MediaPipe FaceLandmarker (478 landmarks) provides:

  • the two eye centers (iris landmarks 468 / 473) -> eye line and roll angle
  • the chin tip (landmark 152)
  • the left/right cheek extremes (234 / 454) -> face width

2. Crown recovery (white-background segmentation)

Landmarks do not include the crown (top of the head). Because ID photos have a uniform white background, the subject silhouette is extracted with a luminance threshold, and a vertical band around the face center is scanned from the top; the first row where subject pixels line up is the crown. On failure it extrapolates from the eye-chin gap.

3. Composition (compose.py -> render.py)

From the crown, chin and eyes, a similarity transform (rotation + uniform scale + translation) is solved analytically so that:

  • the line between the eyes is level (roll correction)
  • crown-to-chin height equals out_h * face_ratio
  • the crown sits at top_margin, and the eye midpoint is horizontally centered

Pillow applies the transform and fills margins with white. For quality it renders at render_scale times the size and downscales with LANCZOS.
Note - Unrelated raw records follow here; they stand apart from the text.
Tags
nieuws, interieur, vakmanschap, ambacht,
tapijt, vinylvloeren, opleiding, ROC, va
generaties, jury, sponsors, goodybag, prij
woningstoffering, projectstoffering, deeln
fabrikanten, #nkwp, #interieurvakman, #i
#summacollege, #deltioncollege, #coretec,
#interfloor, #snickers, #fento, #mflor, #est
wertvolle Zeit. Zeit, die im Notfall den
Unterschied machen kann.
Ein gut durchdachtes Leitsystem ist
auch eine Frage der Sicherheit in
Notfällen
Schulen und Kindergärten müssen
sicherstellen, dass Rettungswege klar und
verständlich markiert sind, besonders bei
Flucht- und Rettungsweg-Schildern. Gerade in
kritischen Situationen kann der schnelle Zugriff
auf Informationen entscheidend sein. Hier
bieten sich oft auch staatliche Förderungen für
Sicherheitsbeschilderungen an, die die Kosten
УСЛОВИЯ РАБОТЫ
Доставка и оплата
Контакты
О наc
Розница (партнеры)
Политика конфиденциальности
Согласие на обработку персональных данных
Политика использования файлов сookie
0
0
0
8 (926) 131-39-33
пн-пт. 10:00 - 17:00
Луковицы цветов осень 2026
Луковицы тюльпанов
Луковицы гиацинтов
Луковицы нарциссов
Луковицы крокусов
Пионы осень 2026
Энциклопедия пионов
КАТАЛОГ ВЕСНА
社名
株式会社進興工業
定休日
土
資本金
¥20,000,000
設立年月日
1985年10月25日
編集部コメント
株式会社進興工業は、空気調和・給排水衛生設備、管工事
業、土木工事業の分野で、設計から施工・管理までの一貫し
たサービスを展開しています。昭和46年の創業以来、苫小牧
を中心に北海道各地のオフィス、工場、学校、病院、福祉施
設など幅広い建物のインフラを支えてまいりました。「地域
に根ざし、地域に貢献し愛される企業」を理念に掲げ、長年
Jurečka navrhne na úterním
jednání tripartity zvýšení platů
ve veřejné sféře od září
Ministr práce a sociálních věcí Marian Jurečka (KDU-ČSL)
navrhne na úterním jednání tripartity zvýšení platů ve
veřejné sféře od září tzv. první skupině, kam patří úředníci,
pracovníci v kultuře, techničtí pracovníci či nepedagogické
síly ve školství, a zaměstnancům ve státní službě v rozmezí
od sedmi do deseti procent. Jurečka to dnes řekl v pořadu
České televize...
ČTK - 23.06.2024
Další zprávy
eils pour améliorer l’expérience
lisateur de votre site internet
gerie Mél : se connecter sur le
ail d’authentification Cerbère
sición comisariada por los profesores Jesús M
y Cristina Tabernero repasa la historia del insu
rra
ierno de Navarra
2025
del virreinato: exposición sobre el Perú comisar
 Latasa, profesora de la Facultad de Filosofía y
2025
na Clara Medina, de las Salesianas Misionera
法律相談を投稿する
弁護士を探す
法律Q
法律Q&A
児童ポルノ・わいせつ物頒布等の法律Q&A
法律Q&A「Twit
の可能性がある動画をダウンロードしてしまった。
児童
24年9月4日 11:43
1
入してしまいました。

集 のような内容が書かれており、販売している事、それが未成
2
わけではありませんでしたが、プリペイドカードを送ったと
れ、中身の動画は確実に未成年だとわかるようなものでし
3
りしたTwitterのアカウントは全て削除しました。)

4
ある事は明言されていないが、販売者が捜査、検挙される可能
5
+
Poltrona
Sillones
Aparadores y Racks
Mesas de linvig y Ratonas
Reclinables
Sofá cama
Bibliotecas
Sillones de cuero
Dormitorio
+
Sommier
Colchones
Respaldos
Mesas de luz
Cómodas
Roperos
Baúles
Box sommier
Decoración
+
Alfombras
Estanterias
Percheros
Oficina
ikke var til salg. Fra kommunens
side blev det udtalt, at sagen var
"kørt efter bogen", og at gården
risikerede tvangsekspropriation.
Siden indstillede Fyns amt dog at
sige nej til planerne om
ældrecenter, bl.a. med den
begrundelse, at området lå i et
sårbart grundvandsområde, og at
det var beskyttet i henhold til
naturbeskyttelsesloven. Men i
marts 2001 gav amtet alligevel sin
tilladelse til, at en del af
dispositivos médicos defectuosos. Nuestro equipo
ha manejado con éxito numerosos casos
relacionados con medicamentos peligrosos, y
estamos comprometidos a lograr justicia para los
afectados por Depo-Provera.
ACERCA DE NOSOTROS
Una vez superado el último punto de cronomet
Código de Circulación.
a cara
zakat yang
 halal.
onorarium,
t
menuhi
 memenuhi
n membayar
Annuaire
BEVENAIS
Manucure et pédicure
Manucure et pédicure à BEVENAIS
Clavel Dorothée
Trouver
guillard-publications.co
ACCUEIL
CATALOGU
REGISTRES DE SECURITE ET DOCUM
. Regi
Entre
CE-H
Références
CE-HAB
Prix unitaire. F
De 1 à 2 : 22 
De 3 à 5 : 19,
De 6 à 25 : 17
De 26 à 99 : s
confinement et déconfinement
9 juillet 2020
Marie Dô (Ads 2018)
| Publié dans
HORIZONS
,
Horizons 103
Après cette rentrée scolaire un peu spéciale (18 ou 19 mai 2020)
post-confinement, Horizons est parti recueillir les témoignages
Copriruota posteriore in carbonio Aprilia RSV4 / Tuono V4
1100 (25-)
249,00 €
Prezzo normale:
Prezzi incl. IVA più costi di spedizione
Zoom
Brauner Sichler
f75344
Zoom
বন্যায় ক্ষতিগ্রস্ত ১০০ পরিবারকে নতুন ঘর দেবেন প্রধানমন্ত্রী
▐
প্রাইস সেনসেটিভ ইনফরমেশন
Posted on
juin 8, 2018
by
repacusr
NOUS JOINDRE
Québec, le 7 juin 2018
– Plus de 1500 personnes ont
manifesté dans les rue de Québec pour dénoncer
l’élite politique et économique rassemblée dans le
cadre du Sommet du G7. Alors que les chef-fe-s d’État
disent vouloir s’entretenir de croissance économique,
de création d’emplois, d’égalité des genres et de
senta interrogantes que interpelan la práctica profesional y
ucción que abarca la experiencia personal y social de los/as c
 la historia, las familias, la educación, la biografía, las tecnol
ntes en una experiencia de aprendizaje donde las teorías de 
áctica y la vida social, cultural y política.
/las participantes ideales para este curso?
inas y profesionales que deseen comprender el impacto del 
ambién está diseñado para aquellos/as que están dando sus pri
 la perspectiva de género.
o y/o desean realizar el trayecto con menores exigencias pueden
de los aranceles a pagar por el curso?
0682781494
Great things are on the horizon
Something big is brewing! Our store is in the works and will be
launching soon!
input ──[FaceLandmarker]──▶ eyes / chin / face width
      └─[white-bg segmentation]─▶ crown
                          │
                          ▼
                similarity transform (compose)
                          │
                          ▼
         affine apply → white fill → downscale (render)
                          │
                          ▼
                   480x640 JPEG

The composition math (compose.compute_fit) is a pure function that never touches the image and is covered by unit tests. See the API reference.